I met two artists today. Sat down in their studio and drank bubbling water while their child ran around cardinal red paintings dotted with silver mesh. The thing about artists is they make you feel happy and comfortable and loved.
My mind is full of snapshots. The year behind me lies out in technicolor syndromes.
New Year's Eve was spent dancing on beige carpet in a room with a view of the sea in Del Mar. Everyone but Lulu was there and the tribal beat overtook me as it always does.
The last time I had a deep conversation with Lulu about libido, we were sitting in 26 Mix on Mission Street for Ladies Night.
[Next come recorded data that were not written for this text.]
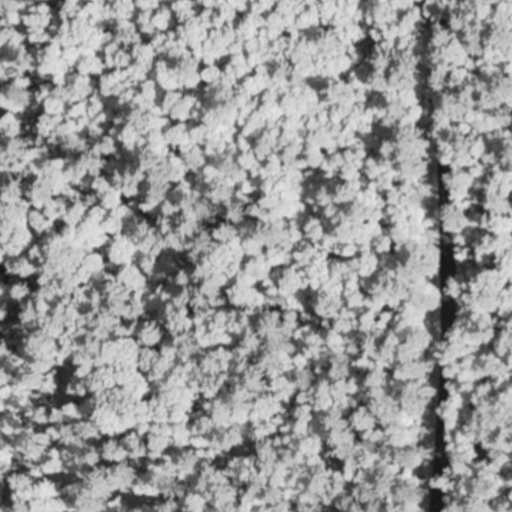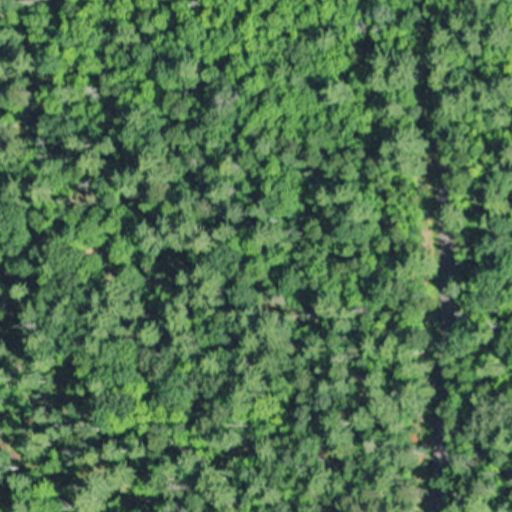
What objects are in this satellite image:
road: (441, 256)
road: (476, 459)
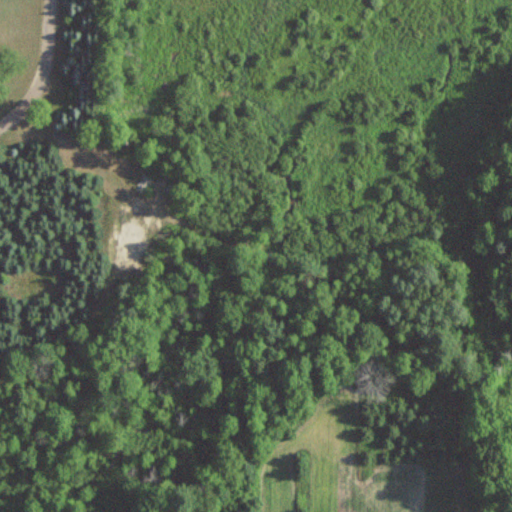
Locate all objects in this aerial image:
road: (40, 68)
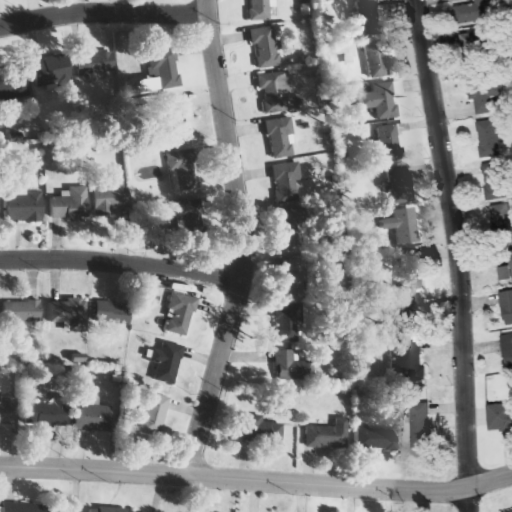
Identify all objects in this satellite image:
building: (257, 8)
building: (472, 10)
building: (473, 11)
road: (103, 12)
building: (365, 16)
building: (367, 18)
building: (263, 45)
building: (471, 46)
building: (265, 47)
building: (473, 51)
building: (375, 57)
building: (376, 59)
building: (97, 62)
building: (95, 63)
building: (163, 67)
building: (51, 70)
building: (50, 73)
building: (13, 87)
building: (273, 89)
building: (275, 91)
building: (486, 93)
building: (485, 94)
building: (378, 97)
building: (381, 99)
building: (174, 117)
building: (175, 119)
building: (278, 136)
building: (488, 137)
building: (281, 138)
building: (490, 139)
building: (388, 140)
building: (390, 144)
building: (181, 168)
building: (183, 169)
building: (396, 179)
building: (493, 179)
building: (285, 181)
building: (495, 181)
building: (288, 183)
building: (398, 185)
building: (109, 194)
building: (114, 194)
building: (69, 204)
building: (70, 205)
building: (24, 206)
building: (24, 206)
building: (187, 216)
building: (193, 218)
building: (500, 218)
building: (501, 220)
building: (290, 227)
building: (407, 228)
building: (291, 230)
road: (245, 240)
road: (456, 254)
road: (121, 262)
building: (506, 267)
building: (411, 268)
building: (412, 269)
building: (507, 270)
building: (291, 274)
building: (293, 276)
building: (505, 306)
building: (507, 307)
building: (20, 310)
building: (67, 312)
building: (111, 312)
building: (177, 312)
building: (21, 313)
building: (70, 314)
building: (180, 314)
building: (410, 314)
building: (411, 314)
building: (112, 315)
building: (287, 319)
building: (289, 322)
building: (506, 348)
building: (508, 349)
building: (408, 359)
building: (165, 360)
building: (413, 361)
building: (167, 362)
building: (291, 365)
building: (289, 366)
building: (7, 409)
building: (8, 411)
building: (44, 411)
building: (151, 413)
building: (45, 414)
building: (154, 414)
building: (92, 415)
building: (499, 415)
building: (93, 417)
building: (500, 417)
building: (420, 423)
building: (421, 426)
building: (261, 427)
building: (263, 429)
building: (326, 433)
building: (328, 435)
building: (374, 437)
building: (376, 438)
road: (257, 479)
building: (24, 507)
building: (26, 508)
building: (116, 509)
building: (102, 510)
building: (509, 511)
Thigh to thigh in a plush red leather booth with dirty martinis, we watched the Amazonian black braided DJ goddess spin tribal remixes for her Louise Brooks' hairdo wearing Betty Boop baby on the dance floor.
The SFMoma showed female Brazilians in a baroque show. The installations were full of violence, doll melting into pink girlhood bedroom drapes, gashes in canvas with guts spilling out, huge dioramas of a cultural rage I don't understand. I realized that my own rage had faded.
I am learning that progression is the only necessity on our path through this life. That fear is the thing that keeps us alive. Sacred geometry is taking place, corner to corner, side to side.
My lover tells me that everything is rehashed or collaborated upon. I tell him that we can rehash and individuate simultaneously. That life is all in the experience. I think we're both right.
My friend Thomas and I get together frequently to have "What are we going to do when we grow up?" talks. I spend one night in a cool blue room filled with plants and sweet sounds. I drive past two boys smoking cigarettes. They are debonair on icicle slick sidewalks this winter.
Crispest night. Feels like December.
Sand is blowing over sand. The sky is new, softly shifting, breezes whip around in oblivion. The plateau in the valley is frigid. The sun sets pliant, soft, and bourbon red. I live my life in a giant sienna garden.